What if Rotordyne

By: Mark Powley

Quite often prototype aircraft will be cancelled just as it seems as all of the design flaws have been solved. The Fairey Rotodyne was one of these. It's main problem was the shrill scream coming from the rotor tip jets and this was the reason given for it's cancellation. I was visiting a Alternative History discussion board one day and one of the topics was the Fairey Rotodyne. The main points of the discussion boiled down to the fact that the noise problems had indeed been solved just as it was cancelled, what the results of US-license production would have been and potential customers and uses. This inspired me to think about potential Australian use and the thought struck me that a high speed, troop/cargo version would have been perfect for use in South Vietnam.

Then just a week later I was browsing in Model World and what did I see but....the Airfix Rotodyne. Needless to say that I promptly bought it. This is an old kit and, man, does it show. Incredibly thick trailing edges, flash all over the place, sink marks galore,a barely existent interior and about 50,000 over-sized rivets. Undeterred I got started.

My first task was to sand off all the surface detail as I quickly realised that filling all the sink marks would mean that a lot of the detail would vanish any way as well as the fact that all the rivets were rather smeared looking . While I was at it I thinned down the trailing edges as best I could. As my kit would be a troop/cargo carrier I decided to change the large oval windows to smaller circular ones instead and to change the rear clamshell doors to a more practical Chinook style ramp. Filling each window and recutting new ones would be a lot of hassle, so I went the easier route of cutting out the fuselage section containing the windows, replacing it with a piece of 40 thou plastic card and then drilling new windows. The rear of the fuselage was then cut a an angle for the new rear ramp. A whole bunch of other tasks followed: improving the cockpit, adding floors to the undercarriage bays, replacing the hopelessly ugly undercarriage with items in the spares box and building all the interior detail for the cargo bay. About halfway through construction I completely ran out of steam. Lots of work and filling and sanding and filling and sanding had sucked dry all enthusiasm I had for the project and it went into storage.

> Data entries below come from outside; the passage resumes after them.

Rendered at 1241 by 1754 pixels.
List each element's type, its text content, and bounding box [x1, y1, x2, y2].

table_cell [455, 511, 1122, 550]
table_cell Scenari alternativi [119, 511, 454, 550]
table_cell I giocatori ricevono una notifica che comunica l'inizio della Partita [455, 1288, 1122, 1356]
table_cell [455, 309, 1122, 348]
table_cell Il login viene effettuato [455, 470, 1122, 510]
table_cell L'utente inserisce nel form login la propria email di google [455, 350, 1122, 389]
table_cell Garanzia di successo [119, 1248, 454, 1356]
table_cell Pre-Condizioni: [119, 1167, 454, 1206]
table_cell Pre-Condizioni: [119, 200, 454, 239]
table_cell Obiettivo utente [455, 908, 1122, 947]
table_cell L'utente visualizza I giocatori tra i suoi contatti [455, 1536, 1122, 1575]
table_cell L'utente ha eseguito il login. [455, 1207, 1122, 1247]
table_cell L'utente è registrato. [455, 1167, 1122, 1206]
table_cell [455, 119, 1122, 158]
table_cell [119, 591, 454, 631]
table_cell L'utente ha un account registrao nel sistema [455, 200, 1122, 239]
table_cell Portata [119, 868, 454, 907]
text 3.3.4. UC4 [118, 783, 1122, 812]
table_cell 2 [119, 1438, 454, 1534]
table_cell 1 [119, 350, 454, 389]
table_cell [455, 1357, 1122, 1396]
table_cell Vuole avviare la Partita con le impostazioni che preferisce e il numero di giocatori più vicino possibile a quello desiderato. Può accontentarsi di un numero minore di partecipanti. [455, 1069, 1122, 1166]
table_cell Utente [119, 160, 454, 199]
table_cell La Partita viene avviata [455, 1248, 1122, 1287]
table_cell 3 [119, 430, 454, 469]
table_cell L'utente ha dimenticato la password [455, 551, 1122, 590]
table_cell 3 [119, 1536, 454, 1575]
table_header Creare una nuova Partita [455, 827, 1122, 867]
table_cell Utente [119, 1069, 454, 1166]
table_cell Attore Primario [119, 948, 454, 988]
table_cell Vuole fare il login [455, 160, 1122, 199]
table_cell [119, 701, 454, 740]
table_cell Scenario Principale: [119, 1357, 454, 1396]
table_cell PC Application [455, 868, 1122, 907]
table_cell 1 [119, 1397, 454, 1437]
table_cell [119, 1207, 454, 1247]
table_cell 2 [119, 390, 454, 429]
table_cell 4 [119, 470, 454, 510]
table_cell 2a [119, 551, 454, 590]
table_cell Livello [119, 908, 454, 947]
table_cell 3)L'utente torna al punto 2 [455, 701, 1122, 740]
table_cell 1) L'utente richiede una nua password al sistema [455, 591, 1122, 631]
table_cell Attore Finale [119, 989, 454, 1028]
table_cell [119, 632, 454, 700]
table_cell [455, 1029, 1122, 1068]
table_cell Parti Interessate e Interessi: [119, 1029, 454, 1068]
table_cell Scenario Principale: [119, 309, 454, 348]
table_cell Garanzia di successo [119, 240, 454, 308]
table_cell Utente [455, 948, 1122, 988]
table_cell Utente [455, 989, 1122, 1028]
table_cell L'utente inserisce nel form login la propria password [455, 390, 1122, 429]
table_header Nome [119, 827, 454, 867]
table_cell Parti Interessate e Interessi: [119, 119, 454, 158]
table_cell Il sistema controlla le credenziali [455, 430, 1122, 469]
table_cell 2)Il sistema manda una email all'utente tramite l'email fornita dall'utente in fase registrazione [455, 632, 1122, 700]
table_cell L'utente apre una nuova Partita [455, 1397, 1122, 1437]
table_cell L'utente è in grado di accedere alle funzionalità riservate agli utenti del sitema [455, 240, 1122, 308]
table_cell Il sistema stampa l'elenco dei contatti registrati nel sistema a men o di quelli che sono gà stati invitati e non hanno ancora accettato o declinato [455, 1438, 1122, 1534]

About 18 months later I decided to pick it up again and finish it off. More construction, more filling, more sanding and half a can of spray primer/filler later and it was ready. All I had to do was mask the canopy and that was it.

A year later I finally got around to masking the canopy. I was going to finish this kit if it killed me! I decided to go with a simple overall olive-green colour and dug around in my paint drawer until I found something suitable. The markings came from an Aussie Decals Chinook decal sheet and are a mix of early and late markings. Not accurate but I don't care! Final construction was a case of adding the undercarriage, props and rotor.

There are a whole bunch of things I should have done such as adding undercarriage doors and painting the props and rotor blades black but I just couldn't be bothered. Just finishing was more important than how good it was. Now that the Rotodyne is finished I can look at it with a feeling of relief. It's never going to be an award winner but as a two-footer it looks okay. Do you know what really bothers me? When I bought this kit John at Model World brought out an older boxing of the Rotodyne he had for sale as well as an alternative but I declined. Now in hindsight I realised that it would have been a much better buy as it would have been a much cleaner moulding than the boxing I had. D'oh! Oh well, we live and learn.